Estamos a meses de que inicie el proceso electoral, lo cual significará el banderazo de salida para el activismo de los partidos políticos en pro de la renovación de los cargos públicos de la elección intermedia. Tanto presidencias municipales como diputaciones locales y federales, así como varias gubernaturas, alistan sus maletas para despedirse y —en el mejor de los casos— buscar el siguiente cargo político.
Sin embargo, en medio de esta contingencia que estamos viviendo, se antoja cuando menos difícil la realización de asambleas, mítines y eventos proselitistas de aquellos candidatos que busquen el respaldo popular. Tal vez, el COVID-19 nos obligue a modificar la forma convencional de las campañas electorales, así como nos ha obligado a modificar nuestras conductas sociales.
Un símbolo inequívoco de la competencia es que, durante medio año previo al día de la elección, el ambiente político se envuelve de toda la algarabía y folclore que se vive en torno a las campañas políticas y su preparación; las pancartas, promocionales, los discursos y hasta la agenda de los candidatos persiguen la idea de posicionarse mediáticamente para colocar sus propuestas y persuadir a la ciudadanía que emitirá su voto en el mes de julio.
La promoción, la movilización, las estructuras de tierra y todas aquellas estrategias que buscan ganarse la simpatía de los ciudadanos podrían estar condenadas a transformarse en ejercicios más austeros, ya no por la sobrerregulación electoral o una conciencia social, sino por la simple amenaza que resulta de las pandemias y los virus socialmente invasivos.
Es así como, por el COVID-19, puede ser necesario idear una nueva forma de activismo político más efectivo y menos convencional. Quien encuentre la forma de revolucionar las estrategias, podrá colocarse en el puntal de estos nuevos tiempos electorales.
Atrás deberán de quedar los tiempos de los “votos gremiales”; ha quedado demostrada la ineficiencia del “voto corporativo” que, incluso, logra su efecto contrario cuando se insiste demasiado.
Las campañas ya no pueden obedecer a la “demostración de músculo”: dispendio económico que, por lo regular, resulta más ofensivo que admirable para el ciudadano. ¿De verdad alguien piensa todavía que los cierres de campaña con estadios abarrotados son símbolos de victoria? Debemos rebasar esas muestras de fuerza que tienen más de complejos freudianos que de celebración ciudadana.
Caminar el territorio entero entregando playeras y abarrotando mercados y plazas públicas con más brigadistas que ciudadanos ha dejado en evidencia que no es sinónimo de éxito (si no se acompaña de propuesta para la permanencia o la alternancia).
Todo lo anterior se verá obligado a cambiar ante la amenaza que significa actualmente la concentración de gran cantidad de gente en actividades no esenciales, como lo es un mitin político.
Tal vez sea el COVID-19 el que nos anime a digitalizar de fondo los procesos —en su mayoría costosos— por los cuales transita una elección; entrar de lleno al debate y la promoción en redes sociales, y exigir claridad en las propuestas y oportunidad en la coyuntura de quien busca acceder al poder.
Los recintos repletos de militantes en asambleas populares y hasta el famoso “toca-toca”, casa por casa, serían ejercicios de contagios y transmisión comunitaria de un virus que ha llegado para quedarse y con el cual, aparentemente, tendremos que aprender a convivir.

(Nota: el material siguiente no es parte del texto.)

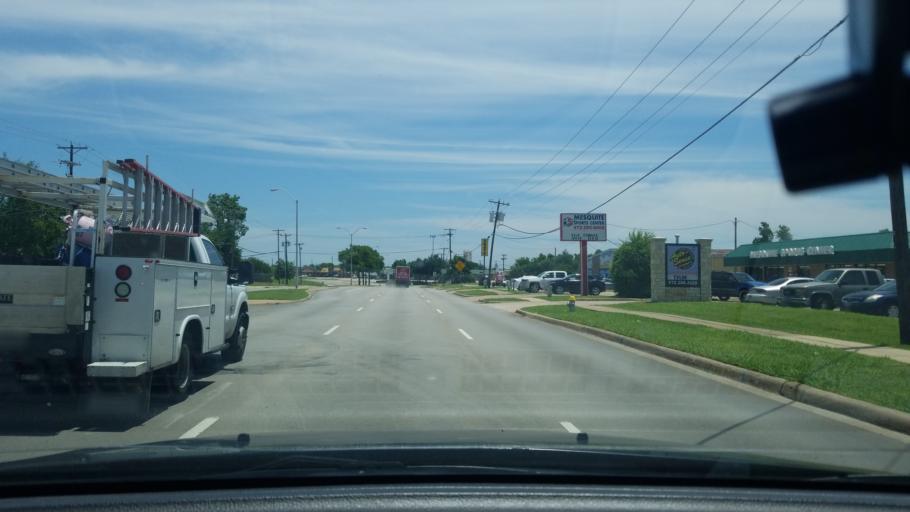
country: US
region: Texas
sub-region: Dallas County
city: Mesquite
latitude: 32.7727
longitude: -96.6145
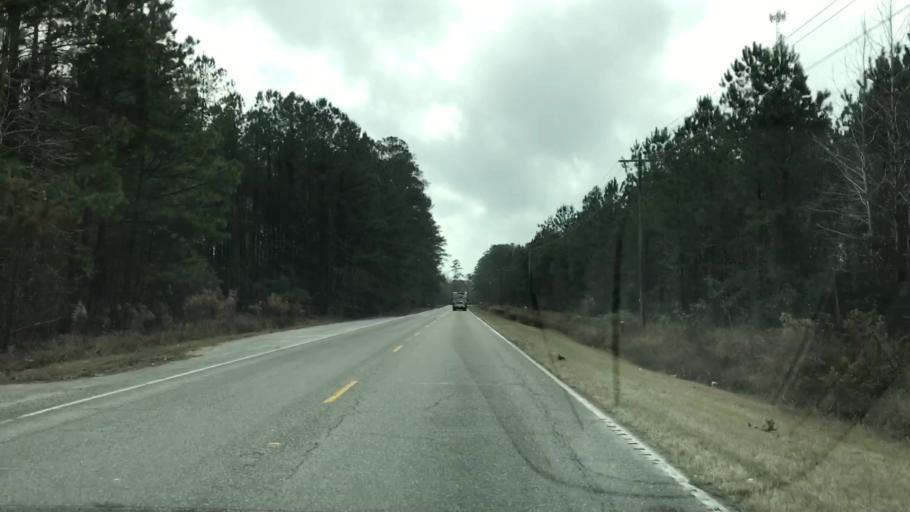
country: US
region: South Carolina
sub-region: Georgetown County
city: Murrells Inlet
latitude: 33.6245
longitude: -79.1913
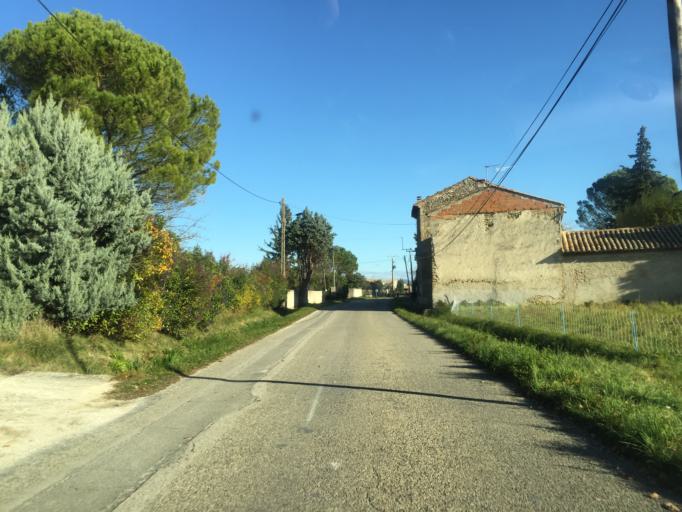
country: FR
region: Provence-Alpes-Cote d'Azur
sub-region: Departement du Vaucluse
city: Courthezon
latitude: 44.0939
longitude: 4.8961
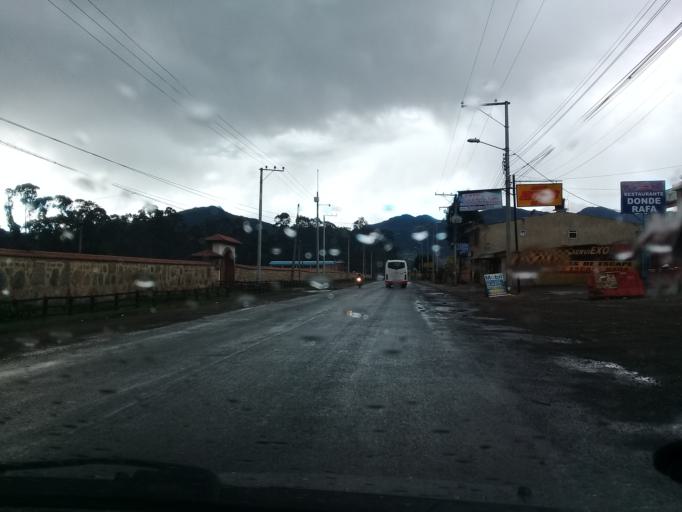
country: CO
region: Cundinamarca
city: Zipaquira
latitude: 5.0040
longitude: -73.9793
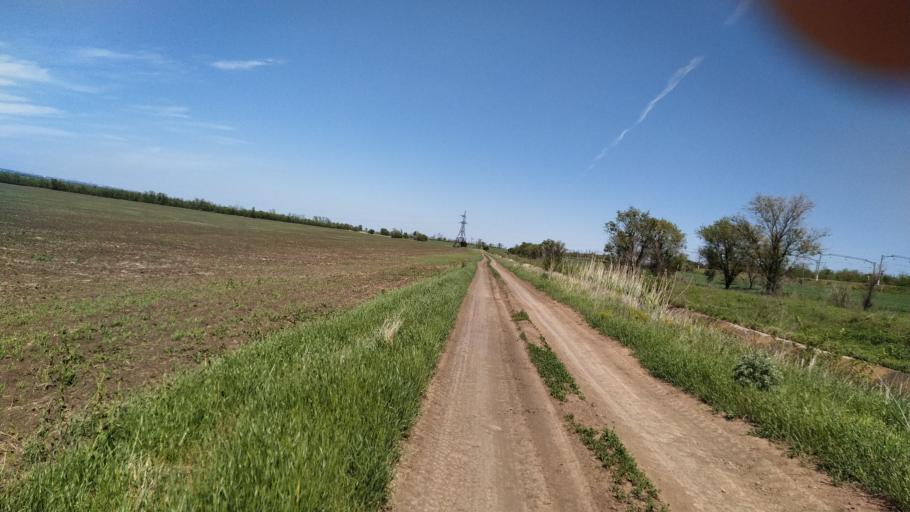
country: RU
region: Rostov
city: Kuleshovka
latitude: 47.0360
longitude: 39.6387
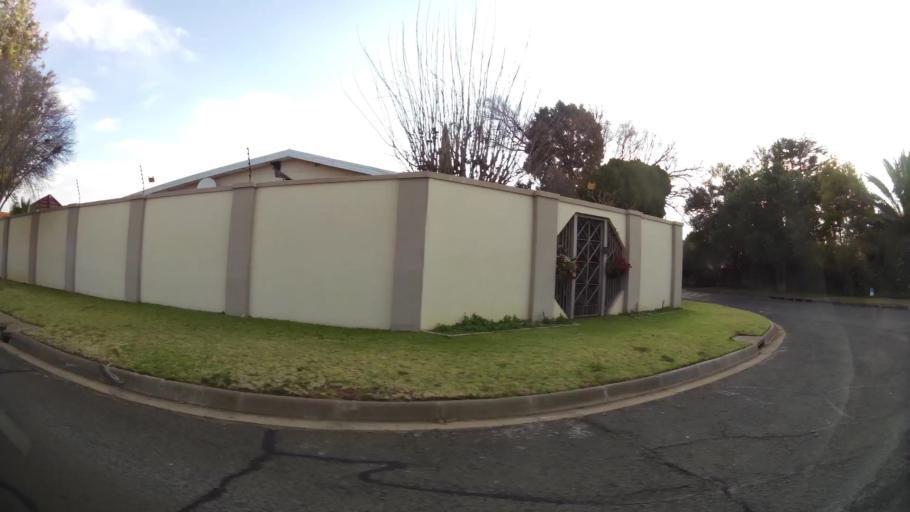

Tal vez sea esta condición la que nos obligue a meditar a profundidad la aplicación del voto electrónico y aligerar el costo económico de las campañas, generando conciencia ecológica de los recursos y aprehendiendo una practicidad que nos ayude a ahorrar tiempo y dinero, y a fomentar los cuidados en la salud.
El ejercicio democrático de una elección lleva en su esencia una disputa por el poder público, por lo cual, a través de nuestra historia, hemos insistido en las reglas que doten de igualdad y equidad la competencia entre los contendientes. La sobrerregulación ha sido la herramienta favorita de nuestros tiempos para moldear la actividad política en nuestro país y no la conciencia básica de fomentar una competencia que reconozca las diferencias de una manera más práctica.
Esta contingencia sanitaria puede ser la oportunidad para aprender que la competencia electoral es bastante más simple que una feria de colores y dispendio de utilitarios con logos de partido. La elección es, en todo caso, una evaluación periódica del gobierno en turno, en donde la indignación y molestia por sus resultados sean suficientes para inundar las urnas a modo de castigo, o bien lograr un refrendo ciudadano.
Pero si, en lugar de ello, se ponen de moda los cubre bocas con los colores y logos de partidos políticos sin modificar en nada nuestras costumbres electorales, entonces no habremos aprendido nada.